__REQUISITOS DEL PROBLEMA__
En el texto sobre la violación en grupo de Palermo, ¿qué cargo ocupa Elizabeth Gómez Alcorta?

__TEXTO PARA LEER__
Por eso la afirmación del feminismo sobre la violación en grupo de Palermo: no son animales, no son bestias, son hijos sanos del patriarcado. Criados en hogares argentinos, educados en escuelas como las de nuestros hijos, estudiantes universitarios, habitantes de barrios de clase media.
En un país envenenado como la Argentina, que tiene entre sus enfermedades la literalidad, la crisis de comprensión, el asunto fue leído enseguida en una clave principal de esta época de empobrecimiento político-cultural: la grieta.
“No es así”, respondieron muchos -incluso algunos notorios periodistas- al clamor del feminismo para que los hombres tomemos conciencia de que es en gran parte responsabilidad nuestra transformar esa matriz cultural.
Pero ese rechazo tiene que ver más con quién emite la proclama que con lo que la misma dice. Eso pasó, por ejemplo, con un tuit de la ministra de Mujeres, Género y Diversidad, Elizabeth Gómez Alcorta, a la que la oposición llegó a pedirle la renuncia con el argumento de que justificaba la violación, por señalar que los agresores sexuales de Palermo son, justamente, producto de una matriz cultural que hace que, cíclicamente, hechos de este tipo se repitan.

__LÍNEAS DE DATOS__
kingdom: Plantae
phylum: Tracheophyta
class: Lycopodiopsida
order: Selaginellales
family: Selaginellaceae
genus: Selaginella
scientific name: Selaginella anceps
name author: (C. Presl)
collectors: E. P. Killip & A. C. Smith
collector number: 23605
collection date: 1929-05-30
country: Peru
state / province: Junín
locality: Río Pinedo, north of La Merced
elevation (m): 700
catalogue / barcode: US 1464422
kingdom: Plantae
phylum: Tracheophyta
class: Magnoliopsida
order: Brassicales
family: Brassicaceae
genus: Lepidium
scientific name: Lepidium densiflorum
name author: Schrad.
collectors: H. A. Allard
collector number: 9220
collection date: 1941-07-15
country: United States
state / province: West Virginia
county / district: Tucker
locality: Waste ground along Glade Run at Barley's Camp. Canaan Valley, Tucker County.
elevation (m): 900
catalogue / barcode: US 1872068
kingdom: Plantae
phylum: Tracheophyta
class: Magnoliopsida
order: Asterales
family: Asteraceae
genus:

__RESULTADO DEL EJERCICIO__
Es ministra de Mujeres, Género y Diversidad.